» **Work required**:
Please answer these three points from the article on data volumes below.
(a) Whom did the author interview, and what is that person's role?
(b) What does the company blog article argue a read model in an event sourcing system often can do without?
(c) How many minutes of reading time does the page list?

» **Excerpted passage**:
- - - - -
Sense of proportion for data volumes: Why "a lot" is not a size

We think of data volumes in adjectives, not numbers. This leads to architectures with phantom dimensions and blocks the simplest solutions.

(Image: ZenitX / Shutterstock.com)

at 9:15 am CEST

14 min. read

Developer

By

Golo Roden

A few days ago, two articles were published that are still on my mind. One is an interview I conducted with Hannes Mühleisen, the co-creator of DuckDB. The other is an article I wrote shortly after for our company blog, arguing that a read model in an event sourcing system often doesn't need a database at all, but can easily fit in memory. Both texts stand side by side, concern different architectural levels, and yet they have the same core argument: The standard architecture we reflexively choose is far more often oversized than we think.
- - - - -
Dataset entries
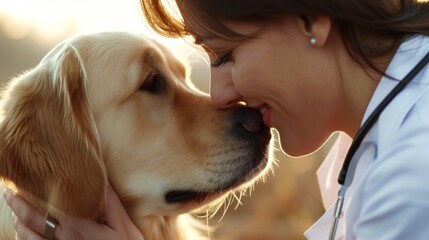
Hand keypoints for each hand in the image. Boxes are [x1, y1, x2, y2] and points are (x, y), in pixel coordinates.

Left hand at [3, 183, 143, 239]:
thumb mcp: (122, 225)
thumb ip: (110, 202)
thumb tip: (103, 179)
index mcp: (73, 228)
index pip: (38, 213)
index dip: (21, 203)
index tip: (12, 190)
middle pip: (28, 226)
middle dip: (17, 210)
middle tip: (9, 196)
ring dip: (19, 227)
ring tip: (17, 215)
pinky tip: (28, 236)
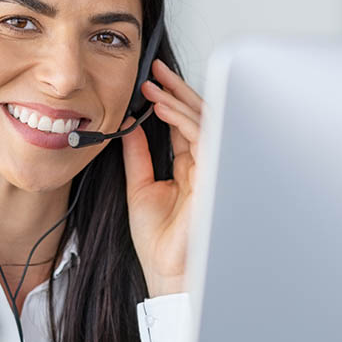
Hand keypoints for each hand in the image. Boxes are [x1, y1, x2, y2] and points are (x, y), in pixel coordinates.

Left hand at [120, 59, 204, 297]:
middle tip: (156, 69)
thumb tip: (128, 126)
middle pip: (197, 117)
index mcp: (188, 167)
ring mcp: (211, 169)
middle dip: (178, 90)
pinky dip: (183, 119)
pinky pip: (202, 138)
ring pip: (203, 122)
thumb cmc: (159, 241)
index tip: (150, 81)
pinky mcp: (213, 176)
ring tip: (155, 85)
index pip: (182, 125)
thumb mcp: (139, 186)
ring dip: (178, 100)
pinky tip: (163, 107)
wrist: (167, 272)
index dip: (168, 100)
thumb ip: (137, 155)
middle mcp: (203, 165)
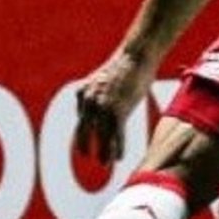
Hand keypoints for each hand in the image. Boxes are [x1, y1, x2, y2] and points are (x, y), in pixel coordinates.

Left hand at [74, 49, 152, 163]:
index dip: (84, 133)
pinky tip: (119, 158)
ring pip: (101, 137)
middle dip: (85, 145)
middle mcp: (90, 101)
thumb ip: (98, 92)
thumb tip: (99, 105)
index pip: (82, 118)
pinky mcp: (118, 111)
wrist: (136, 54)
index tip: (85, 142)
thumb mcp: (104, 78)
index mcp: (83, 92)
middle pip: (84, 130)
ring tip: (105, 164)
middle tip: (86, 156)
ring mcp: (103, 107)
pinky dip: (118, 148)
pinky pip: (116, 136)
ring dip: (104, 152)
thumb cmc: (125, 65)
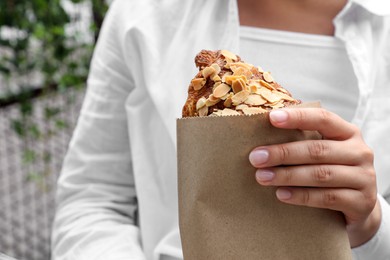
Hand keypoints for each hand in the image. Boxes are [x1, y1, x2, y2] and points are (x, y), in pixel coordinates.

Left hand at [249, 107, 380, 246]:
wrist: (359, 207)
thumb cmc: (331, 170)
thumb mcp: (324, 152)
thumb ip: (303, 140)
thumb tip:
- - - - -
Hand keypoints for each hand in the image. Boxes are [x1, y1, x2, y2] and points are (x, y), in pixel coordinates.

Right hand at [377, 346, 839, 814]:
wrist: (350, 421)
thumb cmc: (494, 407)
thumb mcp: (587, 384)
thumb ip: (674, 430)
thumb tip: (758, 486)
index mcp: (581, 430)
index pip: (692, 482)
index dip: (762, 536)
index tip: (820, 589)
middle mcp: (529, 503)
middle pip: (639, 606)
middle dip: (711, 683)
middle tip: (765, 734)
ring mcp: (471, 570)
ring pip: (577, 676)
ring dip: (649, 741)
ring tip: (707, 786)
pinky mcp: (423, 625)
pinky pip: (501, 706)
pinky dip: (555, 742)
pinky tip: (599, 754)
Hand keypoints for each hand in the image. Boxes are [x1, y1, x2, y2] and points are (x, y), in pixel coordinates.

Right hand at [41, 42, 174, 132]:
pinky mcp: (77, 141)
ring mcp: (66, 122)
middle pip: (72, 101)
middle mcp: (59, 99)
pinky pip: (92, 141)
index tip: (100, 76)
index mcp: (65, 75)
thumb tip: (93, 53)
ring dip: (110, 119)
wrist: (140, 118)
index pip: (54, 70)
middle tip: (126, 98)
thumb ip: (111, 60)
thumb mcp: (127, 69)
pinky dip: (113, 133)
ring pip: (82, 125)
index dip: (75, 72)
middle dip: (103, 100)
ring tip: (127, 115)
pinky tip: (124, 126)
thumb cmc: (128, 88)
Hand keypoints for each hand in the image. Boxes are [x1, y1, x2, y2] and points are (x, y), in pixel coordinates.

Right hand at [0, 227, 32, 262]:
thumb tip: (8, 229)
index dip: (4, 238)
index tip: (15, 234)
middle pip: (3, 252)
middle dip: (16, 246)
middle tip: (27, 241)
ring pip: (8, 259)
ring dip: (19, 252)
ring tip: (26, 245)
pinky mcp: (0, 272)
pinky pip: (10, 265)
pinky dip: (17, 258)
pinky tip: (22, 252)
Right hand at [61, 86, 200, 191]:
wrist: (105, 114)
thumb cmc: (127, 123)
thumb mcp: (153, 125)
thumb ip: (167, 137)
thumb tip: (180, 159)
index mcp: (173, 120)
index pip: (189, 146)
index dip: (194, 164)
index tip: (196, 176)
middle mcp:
- - - - -
» **Answer to this task**:
(a) Hannes Mühleisen, the co-creator of DuckDB.
(b) A database, since the read model can easily fit in memory.
(c) 14 minutes.